Requirement
From the listing below, pull out every line where the string "pixels" appears.

Data shown
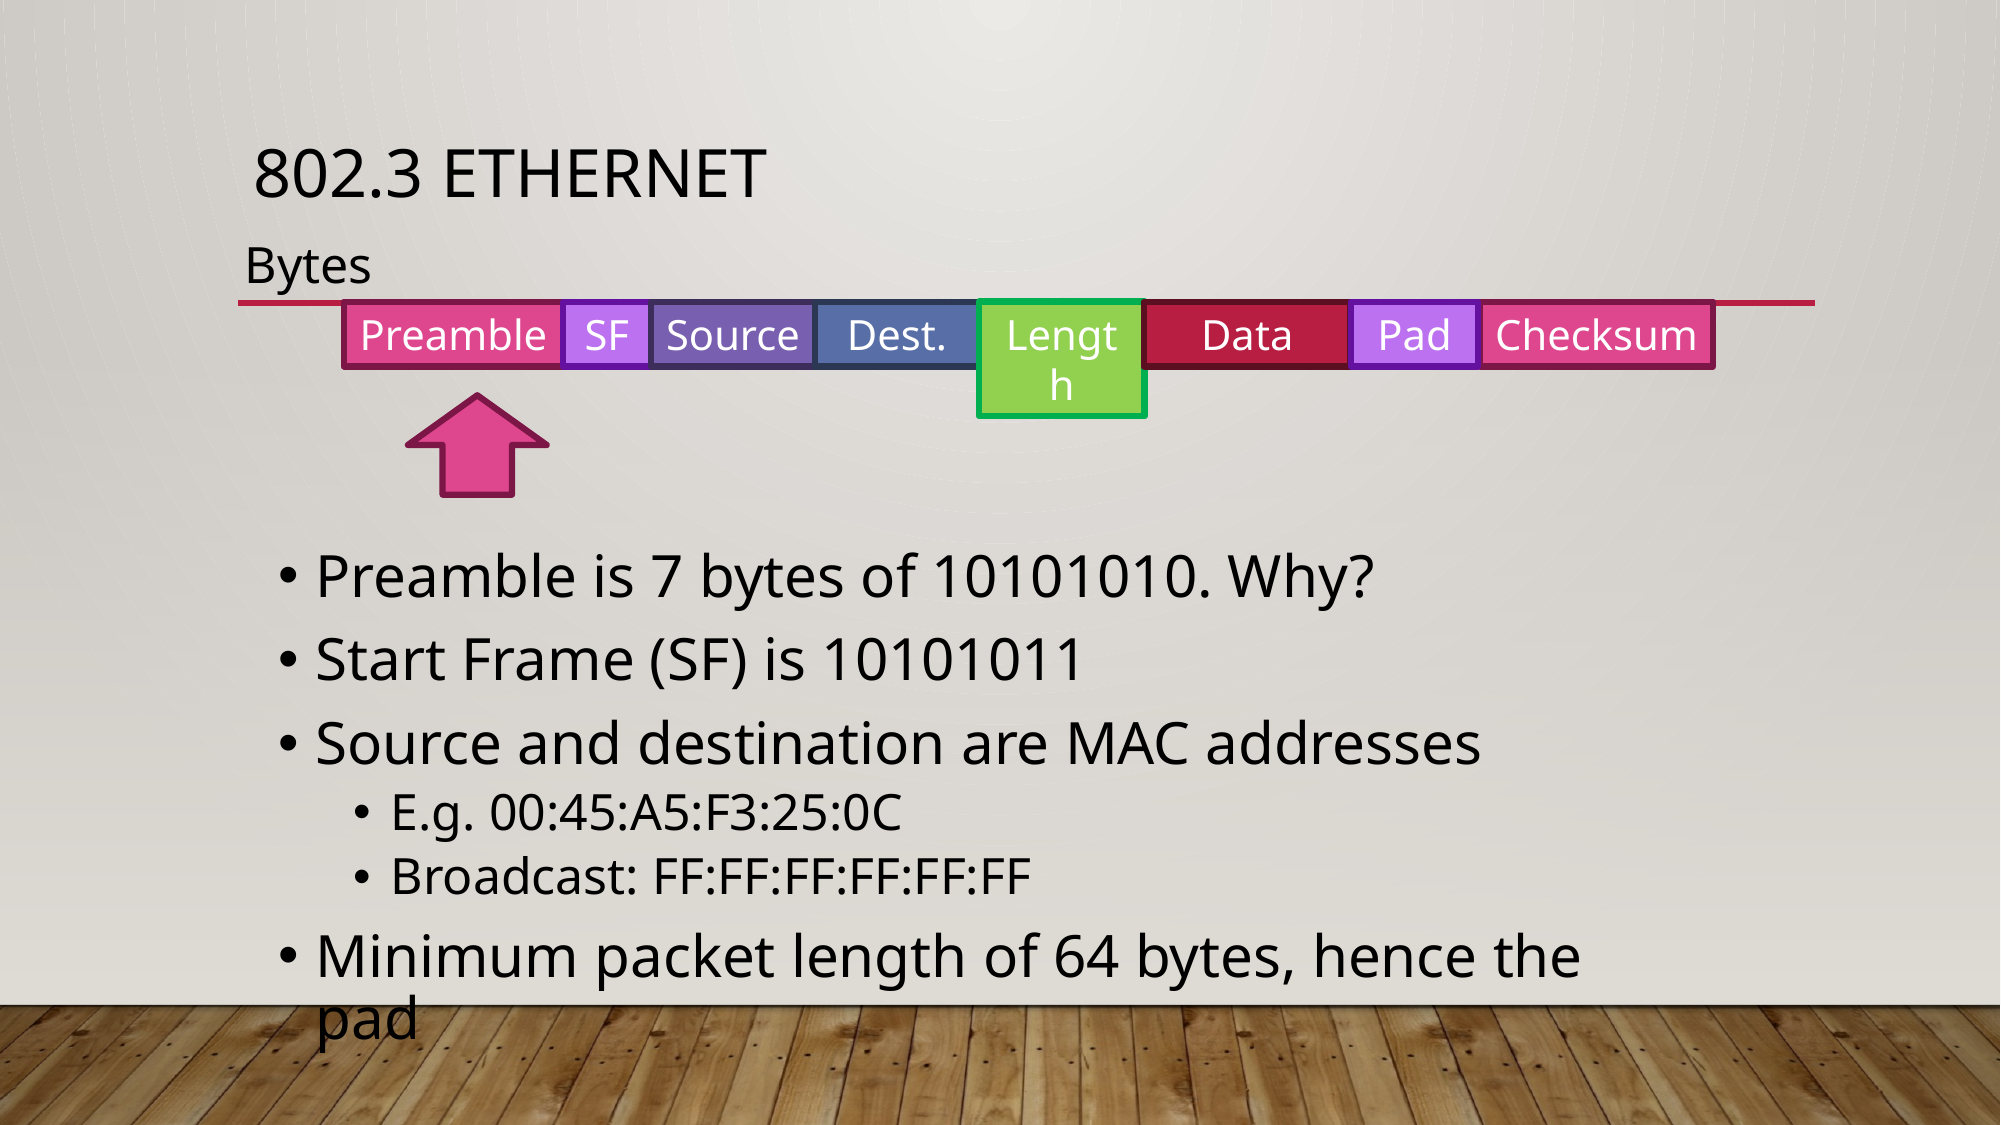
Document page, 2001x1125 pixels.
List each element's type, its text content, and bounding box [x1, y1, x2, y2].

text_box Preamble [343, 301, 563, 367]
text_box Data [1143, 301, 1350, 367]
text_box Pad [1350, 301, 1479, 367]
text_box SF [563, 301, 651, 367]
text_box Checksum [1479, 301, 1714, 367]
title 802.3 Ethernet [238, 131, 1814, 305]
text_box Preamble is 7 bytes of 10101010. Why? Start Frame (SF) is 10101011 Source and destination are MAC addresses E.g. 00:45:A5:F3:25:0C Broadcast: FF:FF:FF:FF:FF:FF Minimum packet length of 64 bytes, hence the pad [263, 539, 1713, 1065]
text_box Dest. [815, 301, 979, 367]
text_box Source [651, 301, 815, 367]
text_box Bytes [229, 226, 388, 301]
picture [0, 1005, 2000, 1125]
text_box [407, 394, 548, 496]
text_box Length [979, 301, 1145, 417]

--

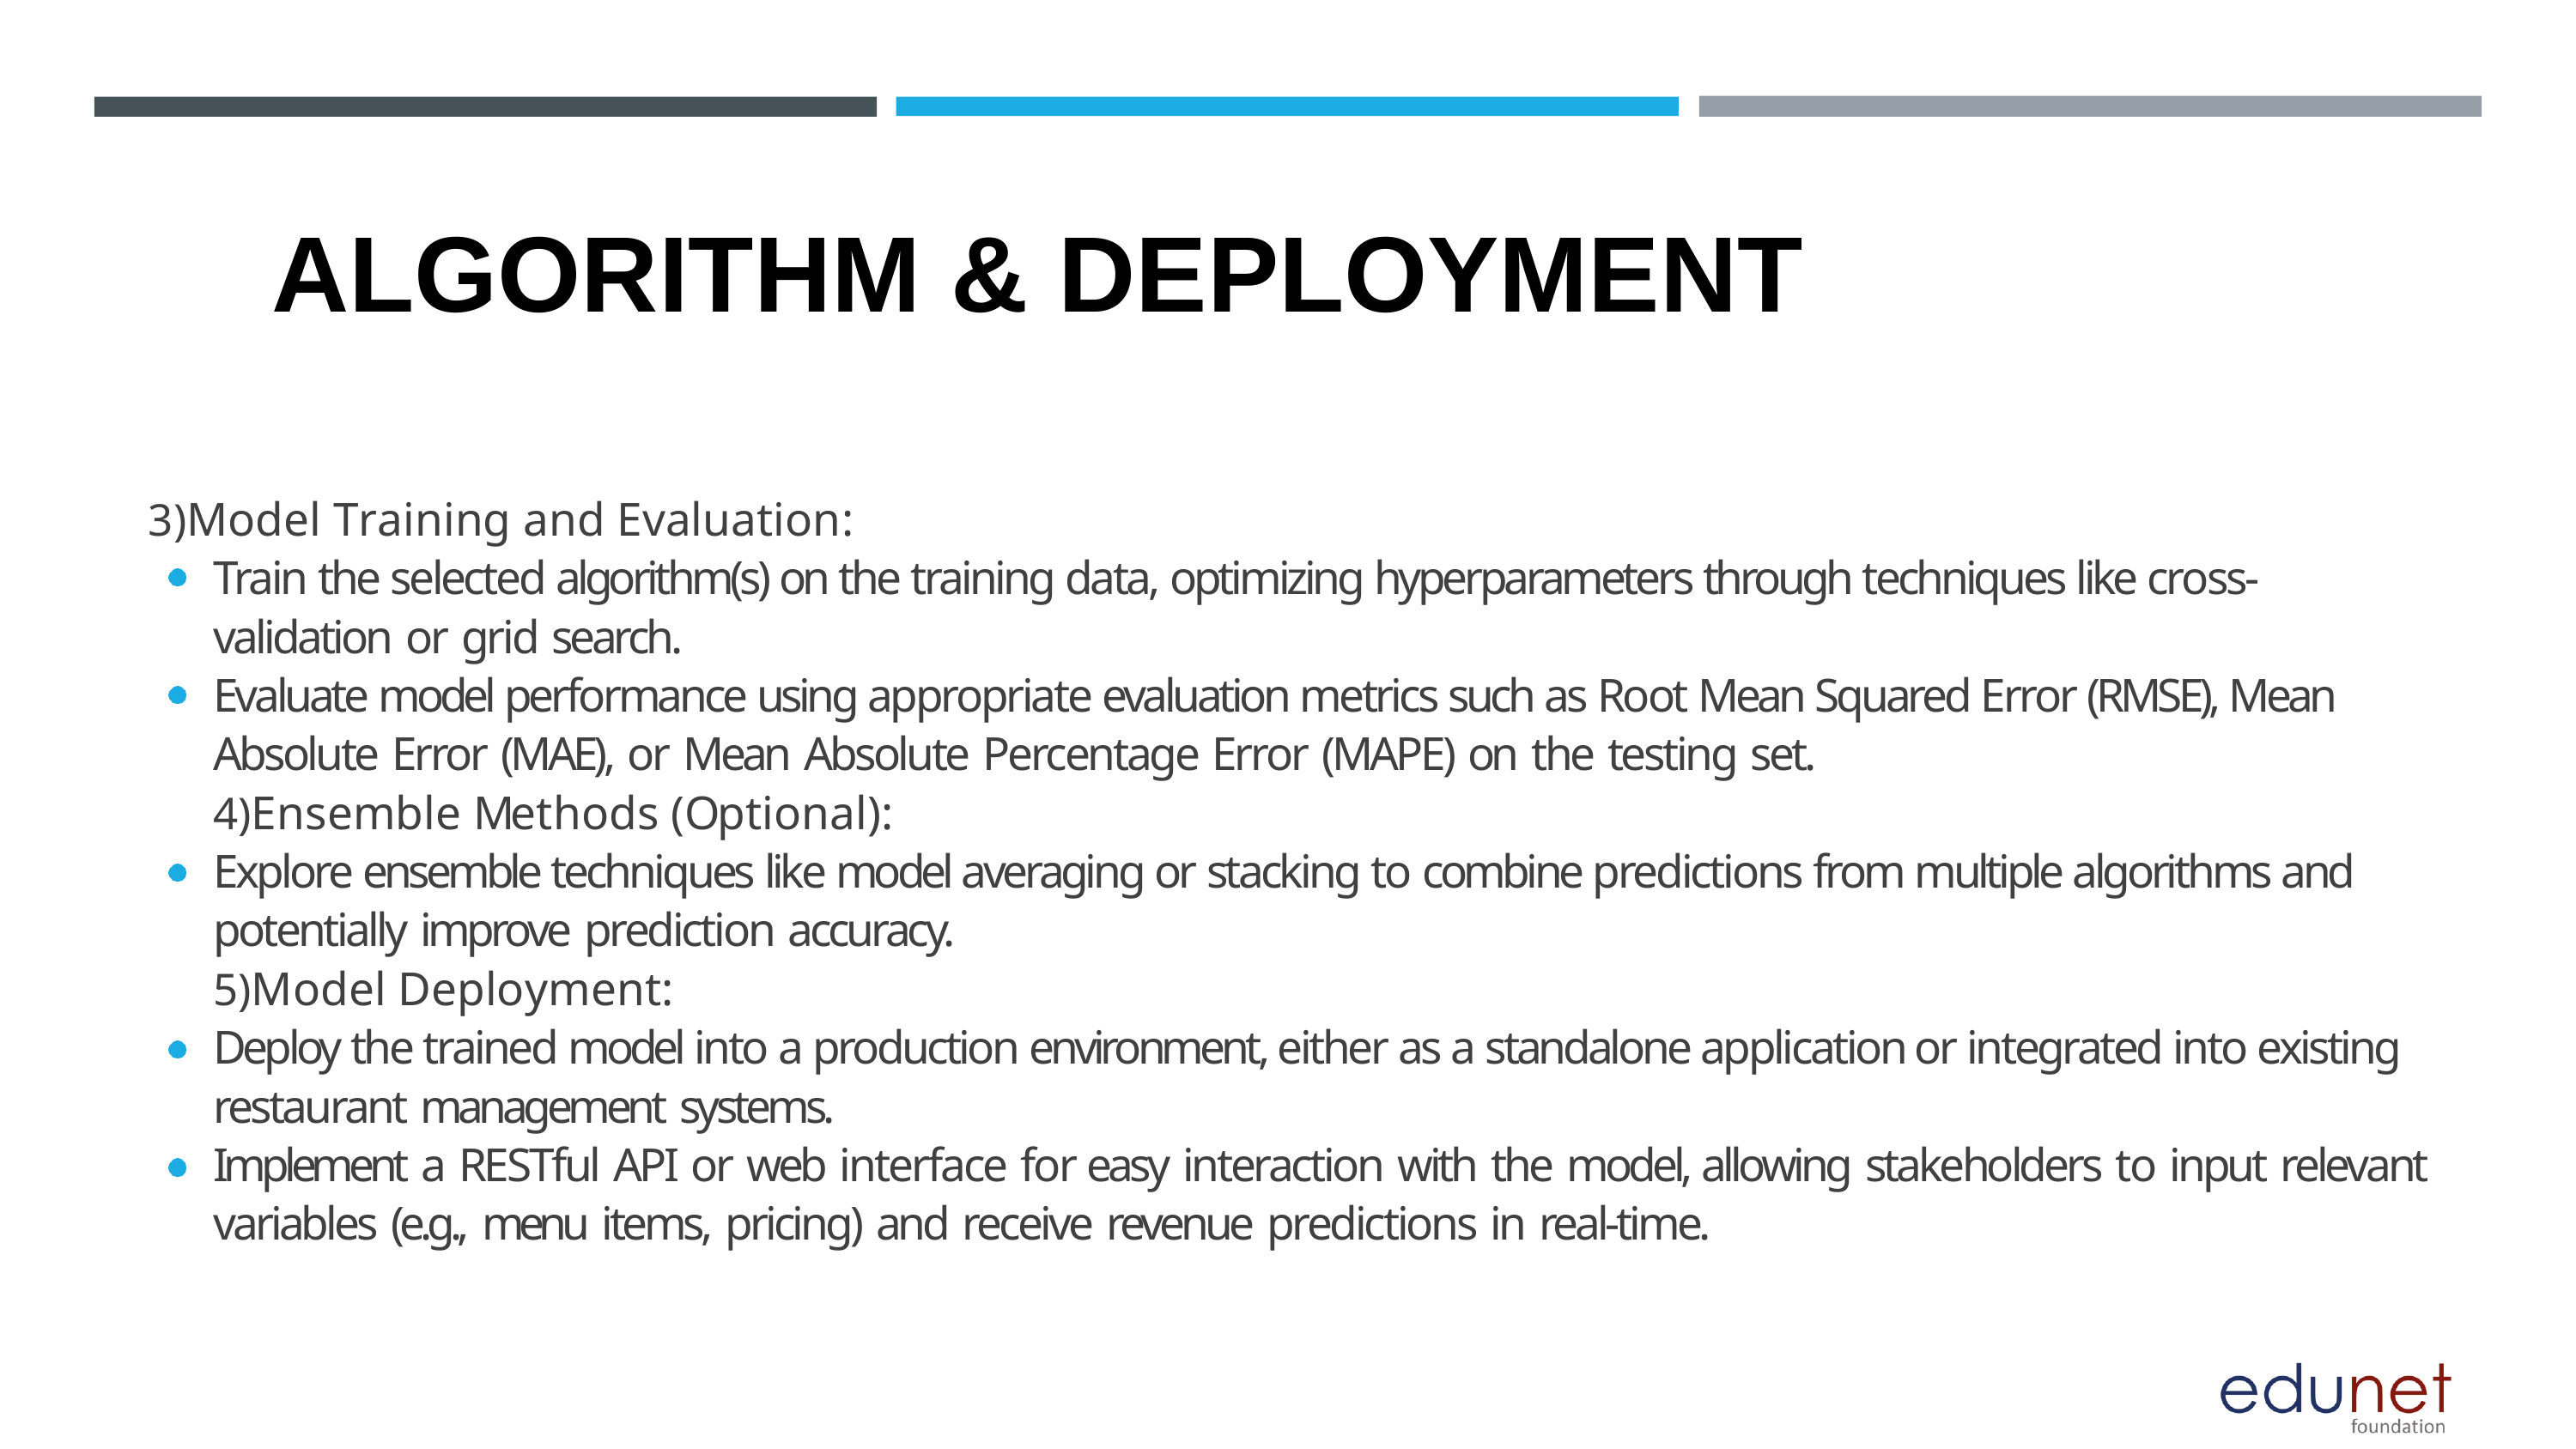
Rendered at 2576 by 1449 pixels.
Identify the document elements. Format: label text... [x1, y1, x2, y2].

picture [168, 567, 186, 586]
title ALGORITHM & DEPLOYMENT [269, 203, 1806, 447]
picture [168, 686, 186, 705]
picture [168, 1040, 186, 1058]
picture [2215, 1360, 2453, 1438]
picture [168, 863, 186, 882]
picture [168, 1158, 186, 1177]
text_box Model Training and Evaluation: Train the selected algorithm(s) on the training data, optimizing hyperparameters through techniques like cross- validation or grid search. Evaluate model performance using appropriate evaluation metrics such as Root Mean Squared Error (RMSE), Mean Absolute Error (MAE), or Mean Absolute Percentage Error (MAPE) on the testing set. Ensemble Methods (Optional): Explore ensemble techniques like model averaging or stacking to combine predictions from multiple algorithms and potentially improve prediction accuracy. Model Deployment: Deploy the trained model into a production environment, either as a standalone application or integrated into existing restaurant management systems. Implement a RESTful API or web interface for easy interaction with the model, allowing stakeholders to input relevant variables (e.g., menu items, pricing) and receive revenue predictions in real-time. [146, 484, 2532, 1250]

Solved exercise
Document page, 2001x1125 pixels.
Rendered at 2576 by 1449 pixels.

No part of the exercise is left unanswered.